FESTA DELL’ESALTAZIONE DELLA SANTA CROCE
Dal Vangelo secondo Giovanni
Gv 3,13-17
In quel tempo, Gesù disse a Nicodèmo: «Nessuno è mai salito al cielo, se non colui che è disceso dal cielo, il Figlio dell’uomo. E come Mosè innalzò il serpente nel deserto, così bisogna che sia innalzato il Figlio dell’uomo, perché chiunque crede in lui abbia la vita eterna. Dio infatti ha tanto amato il mondo da dare il Figlio unigenito, perché chiunque crede in lui non vada perduto, ma abbia la vita eterna. Dio, infatti, non ha mandato il Figlio nel mondo per condannare il mondo, ma perché il mondo sia salvato per mezzo di lui».
Attraverso le ultime battute del dialogo notturno tra Gesù e Nicodemo - il vangelo che abbiamo appena letto - cogliamo il senso e la bellezza della festa di oggi, esaltazione della Santa Croce.
Nicodemo, leale maestro di Israele, era andato da Gesù “di notte” in cerca di risposte perché “sapeva” che Gesù era “venuto da Dio come maestro” (Gv 3,2).
In questa indicazione temporale – “di notte” – abbiamo intravisto il desiderio profondo di quest’uomo di lasciarsi le tenebre alle spalle per andare con audacia verso la luce, ma abbiamo anche colto in questo suo agire ‘nascosto’ la fatica di accogliere il mistero di Gesù e di compromettersi per lui.
Non stupiamoci, però. La fatica di Nicodemo è anche la nostra: non è facile accogliere e vivere il mistero dell’amore infinito di Dio che “ha mandato il Figlio nel mondo perché il mondo sia salvato per mezzo di lui” attraverso la sua morte in croce, luogo culmine, unico e definitivo della salvezza.

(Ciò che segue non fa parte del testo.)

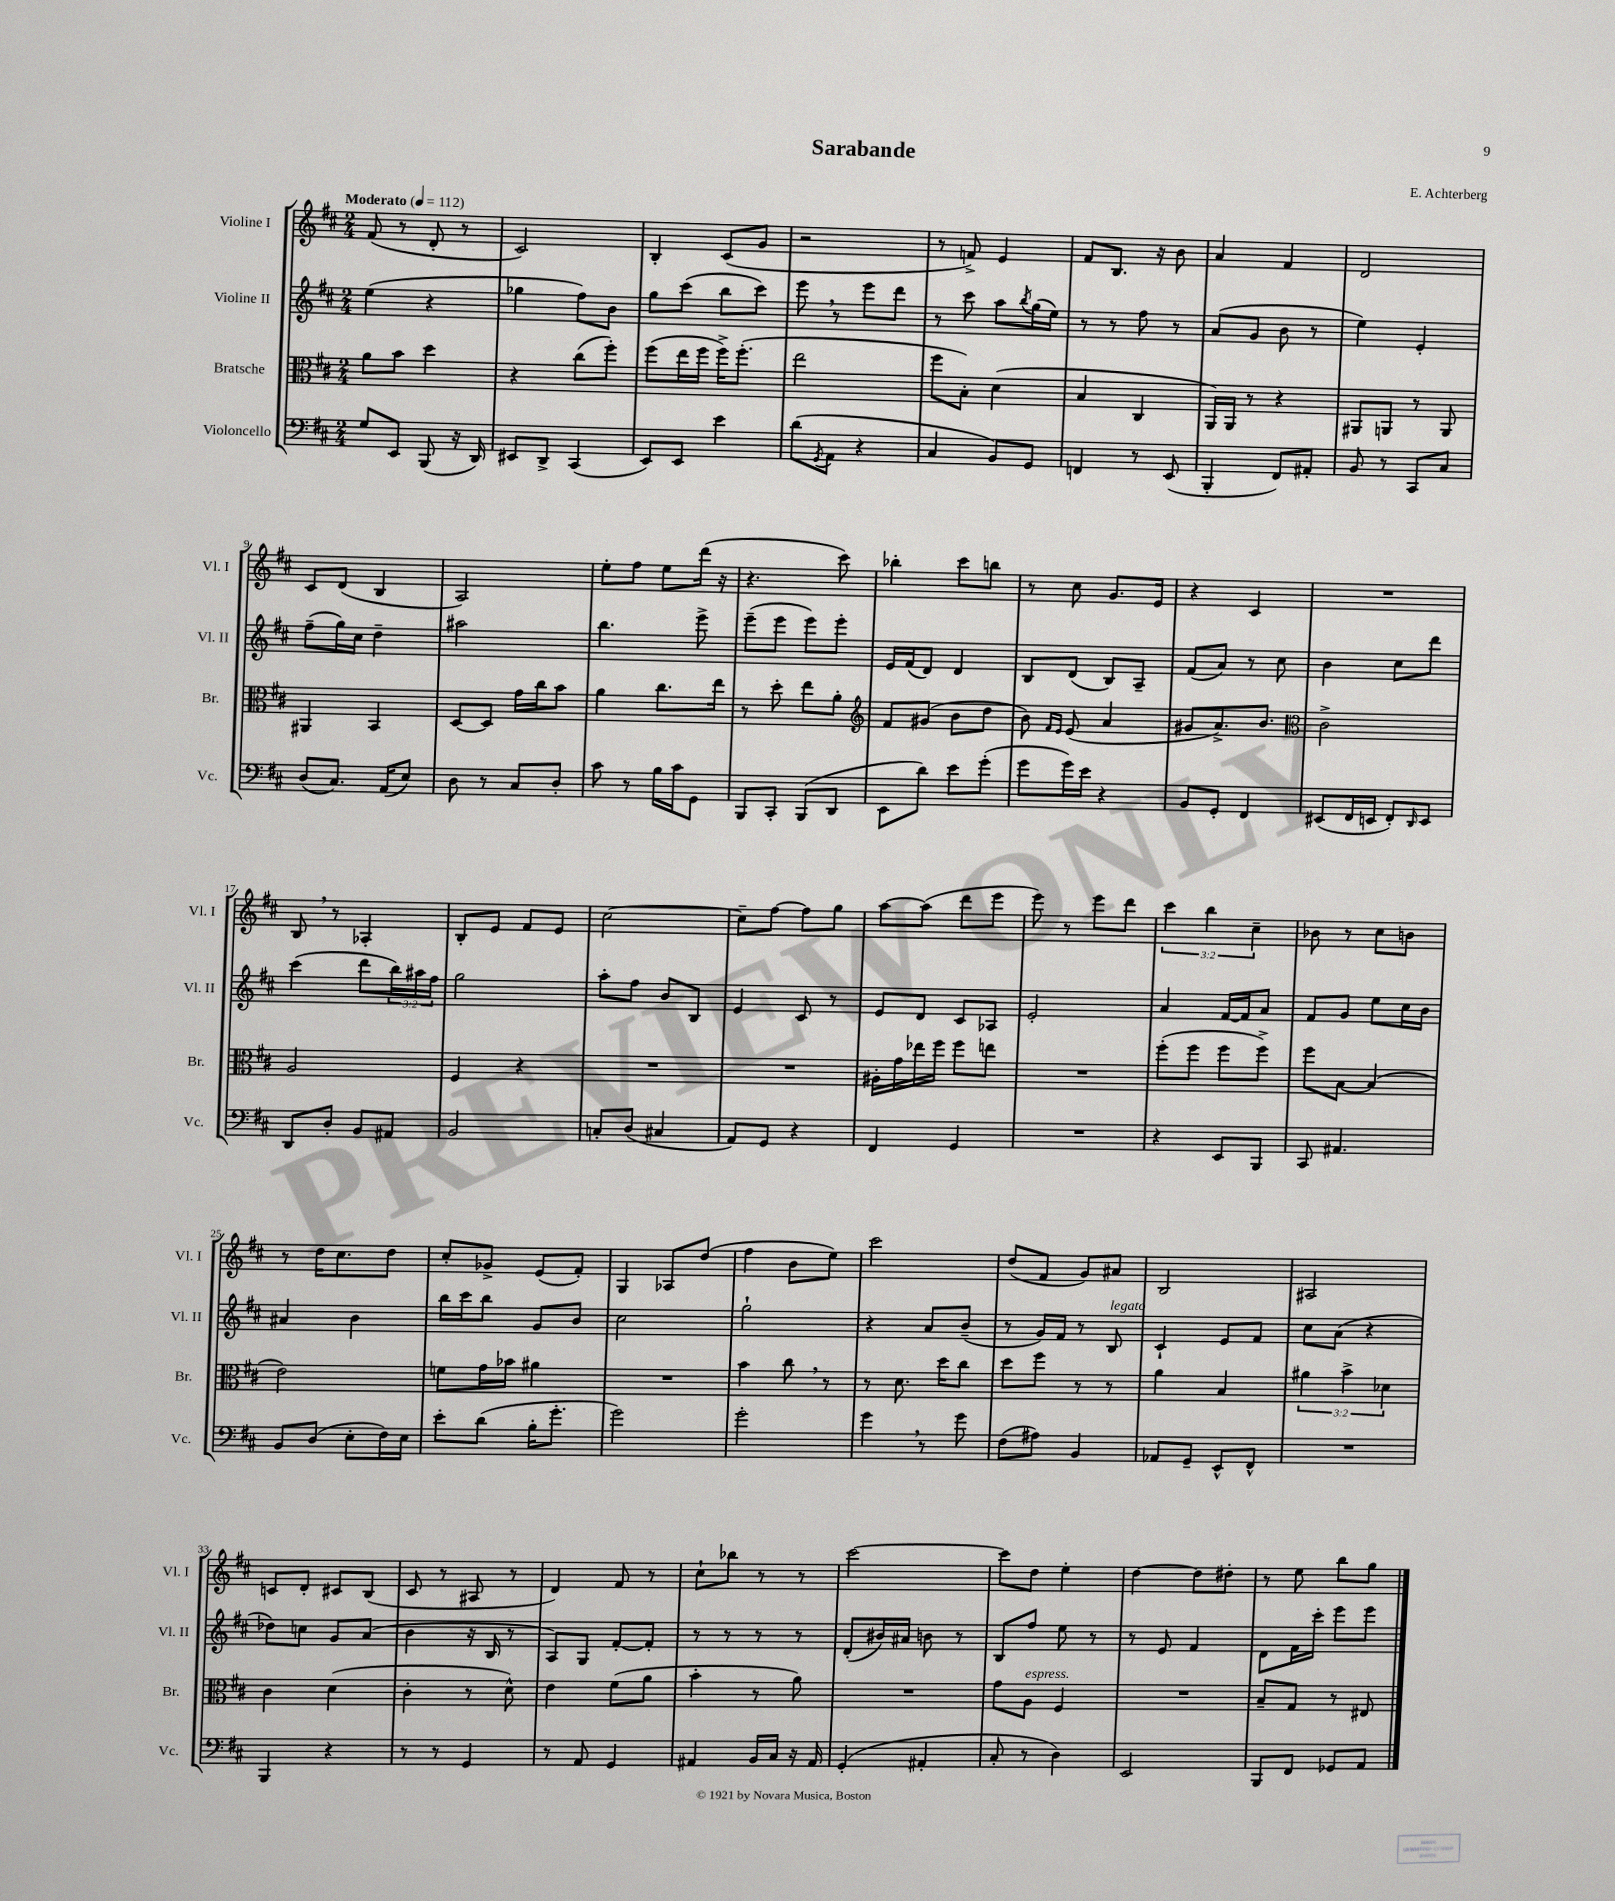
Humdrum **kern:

**kern	**kern	**kern	**kern
*staff4	*staff3	*staff2	*staff1
*clefF4	*clefC3	*clefG2	*clefG2
*k[f#c#]	*k[f#c#]	*k[f#c#]	*k[f#c#]
*M2/4	*M2/4	*M2/4	*M2/4
*MM112	*MM112	*MM112	*MM112
8G/L	8a\L	(4ee\	(8f#/
8EE/J	8b\J	.	8r
(8BBB/	4dd\	4r	8d'/
16r	.	.	8r
16DD/)	.	.	.
=	=	=	=
8EE#/L	4r	4gg-\	2c#/)
8DD^/J	.	.	.
(4CC#/	(8cc#\L	8ff#\L)	.
.	8ff#'\J)	8b\J	.
=	=	=	=
8EE/L)	(8ff#\L	8gg\L	4B'/
8EE/J	16ee\L	(8ccc#\J	.
.	16ff#\JJ	.	.
4e\	16ff#^\LK)	8bb\L	(8c#/L
.	(8.ff#'\J	.	.
.	.	8ccc#\J)	8g/J
=	=	=	=
(8d\L	2ee\	8eee\	2r
8qGG/	.	.	.
8AA\J	.	8r	.
4r	.	8eee\L	.
.	.	8ddd\J	.
=	=	=	=
4C#/	8ff#\L	8r	8r
.	8B'\J)	8ccc#\	8f^/)
8BB/L)	(4d\	8aa\L	4e/
.	.	8qbb/	.
8GG/J	.	(16gg\L	.
.	.	16ee\JJ)	.
=	=	=	=
4FF/	4B/	8r	8f#/L
.	.	8r	8.B/J
8r	4C#/	8ff#\	.
.	.	.	16r
(8EE/	.	8r	8b\
=	=	=	=
4BBB'/	16AA/LL)	(8a/L	4a/
.	16AA/JJ	.	.
.	8r	8g/J	.
8FF#/L)	4r	8b\	4f#/
8AA#'/J	.	8r	.
=	=	=	=
8BB/	8AA#/L	4ee\)	2d/
8r	8AA/J	.	.
8CC#/L	8r	4e'/	.
8C#/J	8AA/	.	.
=	=	=	=
(8D/L	4AA#/	(8ff#~\L	8c#/L
8.C#/J)	.	16gg\L)	(8d/J
.	.	16cc#\JJ	.
.	4BB/	4dd~\	4B/
(16AA/LK	.	.	.
8E/J)	.	.	.
=	=	=	=
8D\	[8D/L	2aa#\	2A/)
8r	8D/]J	.	.
8C#/L	16g\LL	.	.
.	16cc#\J	.	.
8D'/J	8b\J	.	.
=	=	=	=
8c#\	4a\	4.bb\	8ee'\L
8r	.	.	8ff#\J
16B\LL	8.cc#\L	.	8ee\L
16c#\J	.	.	.
8GG\J	.	8eee^\	(16ddd\Jk
.	16ee\Jk	.	16r
=	=	=	=
8BBB/L	8r	(8eee~\L	4.r
8CC#'/J	8dd'\	8eee\J	.
(8BBB/L	8ee\L	8eee\L)	.
8DD/J	8a'\J	8eee'\J	8ccc#\)
=	=	=	=
*	*clefG2	*	*
8EE\L	8f#/L	16e/LL	4bb-'\
.	.	(16f#/J	.
8d\J)	(8g#/J	8d/J)	.
8e\L	8b\L	4d/	8ccc#\L
(8g'\J	8dd\J	.	8bb\J
=	=	=	=
8g\L	8b\)	8B/L	8r
.	16qqf#/LL	.	.
.	16qqe/JJ	.	.
16g\L)	(8e/	(8d/J	8cc#\
16e\JJ	.	.	.
4r	4a/	8B/L)	8.g/L
.	.	8A~/J	.
.	.	.	16e/Jk
=	=	=	=
8BB/L	8g#/L	(8f#/L	4r
8GG'/J	8.a^/)	8a/J)	.
4FF#/	.	8r	4c#/
.	8.b/J	.	.
.	.	8cc#\	.
=	=	=	=
*	*clefC3	*	*
(8EE#/L	2c#^\	4b\	2r
16FF#/L	.	.	.
16EE/JJ	.	.	.
8FF#'/L)	.	8cc#\L	.
16qqDD/	.	.	.
8EE/J	.	8ddd\J	.
=	=	=	=
8DD/L	2A/	(4ccc#\	8B/
8D'/J	.	.	8r
8BB/L	.	8ddd\L	4A-'/
8AA#/J	.	24bb\L)	.
.	.	24aa#\	.
.	.	24ff#\JJ	.
=	=	=	=
2BB/	4F#/	2gg\	8B'/L
.	.	.	8e/J
.	4r	.	8f#/L
.	.	.	8e/J
=	=	=	=
8C'/L	2r	8aa'\L	[2cc#\
(8D/J	.	8ff#\J	.
4C#/	.	8b/L	.
.	.	8B/J	.
=	=	=	=
8AA/L)	2r	4e/	8cc#~\]L
8GG/J	.	.	[8ff#\J
4r	.	8c#/	8ff#\]L
.	.	8r	8gg\J
=	=	=	=
4FF#/	16A#'\LL	8e/L	[8aa\L
.	16g\	.	.
.	16ee-\	8d/J	(8aa\]J
.	16ff#\JJ	.	.
4GG/	8ff#\L	8c#/L	8ddd\L
.	8ee\J	8A-/J	8eee\J
=	=	=	=
2r	2r	2e'/	8eee\)
.	.	.	8r
.	.	.	8eee\L
.	.	.	8ddd\J
=	=	=	=
4r	(8ff#'\L	4a/	6ccc#\
.	8ff#\J	.	.
.	.	.	6bb\
8EE/L	8ff#\L	[16f#/LL	.
.	.	16f#/]J	.
.	.	.	6cc#~\
8BBB/J	8ff#^\J)	8a/J	.
=	=	=	=
8CC#/	8ff#\L	8f#/L	8b-\
4.AA#/	[8B\J	8g/J	8r
.	(4B/]	8ee\L	8cc#\L
.	.	16cc#\L	8b\J
.	.	16b\JJ	.
=	=	=	=
8BB/L	2e\)	4a#/	8r
(8D/J	.	.	16dd\LK
.	.	.	8.cc#\
8E'\L	.	4b\	.
16F#\L)	.	.	8dd\J
16E\JJ	.	.	.
=	=	=	=
8e'\L	8f\L	16bb\LL	8cc#'/L
.	.	16ccc#\J	.
(8d\J	16g\L	8bb\J	8g-^/J
.	16b-\JJ	.	.
16B'\LK	4a#\	8g/L	(8e/L
8.g'\J	.	.	.
.	.	8b/J	8f#'/J)
=	=	=	=
2g\)	2r	2cc#\	4G/
.	.	.	8A-/L
.	.	.	(8dd/J
=	=	=	=
2g'\	4b\	2gg`\	4ff#\
.	8cc#\	.	8b\L
.	8r	.	8ee\J)
=	=	=	=
4g\	8r	4r	2ccc#\
.	8.d\	.	.
8r	.	8a/L	.
.	16dd\LK	.	.
8g\	8cc#\J	(8b~/J	.
=	=	=	=
(8F#\L	8dd\L	8r	(8dd/L
8A#\J)	8ff#\J	16g/LL)	8f#/J
.	.	16f#/JJ	.
4BB/	8r	8r	8g/L)
.	8r	8B/	8a#/J
=	=	=	=
8AA-/L	4a\	4c#`/	2B/
8GG~/J	.	.	.
8EE^^/L	4B/	8e/L	.
8FF#^^/J	.	8f#/J	.
=	=	=	=
2r	6a#\	8cc#\L	2A#/
.	.	(8a\J	.
.	6b^\	.	.
.	.	4r	.
.	6d-\	.	.
=	=	=	=
4BBB/	4c#\	8dd-\L)	8c/L
.	.	8cc\J	8d'/J
4r	(4d\	8g/L	8c#/L
.	.	(8a/J	(8B/J
=	=	=	=
8r	4c#'\	4b\	8c#/
8r	.	.	8r
4GG/	8r	16r	8A#/
.	.	16B/	.
.	8d^^\)	8r	8r
=	=	=	=
8r	4e\	8A/L)	4d/)
8AA/	.	8G/J	.
4GG/	(8f#\L	[8f#'/L	8f#/
.	8a\J	8f#'/]J	8r
=	=	=	=
4AA#/	4b'\	8r	8cc#`\L
.	.	8r	8bb-\J
16BB/LL	8r	8r	8r
16C#/JJ	.	.	.
16r	8a\)	8r	8r
16AA#/	.	.	.
=	=	=	=
(4GG'/	2r	(8d'/L	[2ccc#\
.	.	16b#/L)	.
.	.	16a#/JJ	.
4AA#'/	.	8b\	.
.	.	8r	.
=	=	=	=
8C#'/	8g\L	8B/L	8ccc#\]L
8r	8A\J	8ff#/J	8dd\J
4D\)	4F#/	8ee\	4ee'\
.	.	8r	.
=	=	=	=
2EE/	2r	8r	[4dd\
.	.	8e/	.
.	.	4f#/	8dd\]L
.	.	.	8dd#'\J
=	=	=	=
8BBB/L	8B~/L	8d\L	8r
8FF#/J	8G/J	16f#\L	8ee\
.	.	16ccc#'\JJ	.
8GG-/L	8r	8eee\L	8bb\L
8AA/J	8E#/	8eee\J	8gg\J
==	==	==	==
*-	*-	*-	*-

Certo, noi diciamo che la sua è una morte gloriosa, come quella del Servo di JHWH:
“Ecco, il mio servo avrà successo,
sarà onorato, esaltato e innalzato grandemente.
Come molti si stupirono di lui
- tanto era sfigurato per essere d'uomo il suo aspetto
e diversa la sua forma da quella dei figli dell'uomo -,
così si meraviglieranno di lui molte nazioni;
i re davanti a lui si chiuderanno la bocca,
poiché vedranno un fatto mai a essi raccontato
e comprenderanno ciò che mai avevano udito” (Is, 52,13-15).
Ma la croce, quella di Cristo e con la sua anche la nostra, resta lì, piantata nella storia, come il morso velenoso di un serpente mortifero, tra infamia e dolore, disprezzo e fallimento. E non può che essere così, perché la croce in sé ci ricorda gli effetti del veleno, il male che il peccato riesce a causare.
Cos’è che allora ci spinge ad esaltare la croce?
È il Crocifisso, che con il dono della sua vita si offre, come diceva qualcuno, come antidoto al veleno del serpente.
Unico antidoto efficace è l’amore, ricordiamocelo! E il mondo, Dio lo ha amato tanto, così tanto da offrirsi gratuitamente per tutti noi, che di quella croce siamo responsabili.
Esaltare la croce – ora lo capiamo bene – non può dunque ridursi a una pia e mesta memoria della morte di Gesù: sarebbe davvero troppo poco! Piuttosto teniamoci lontani dai serpenti che avvelenano l’esistenza e amiamo l’Amore, come disse un giorno san Francesco al contadino che gli chiedeva ragione del suo pianto:
“Fratello mio, il mio Signore è sulla Croce e mi chiedi perché piango? In questo momento vorrei essere il più grande oceano della terra per avere tutte quelle lacrime. Vorrei che si aprissero allo stesso tempo tutte le porte del mondo e le cataratte e che si scatenassero i diluvi per farmi prestare più lacrime.
Ma anche se mettessimo insieme tutti i fiumi e i mari non ci sarebbero lacrime sufficienti per piangere il dolore e l’amore del mio Signore crocifisso. Vorrei avere le ali invincibili di un’aquila per attraversare le catene montuose e gridare sulle città: ‘L’Amore non è amato!’ Com’è possibile che gli uomini possano amarsi se non amano l’Amore?”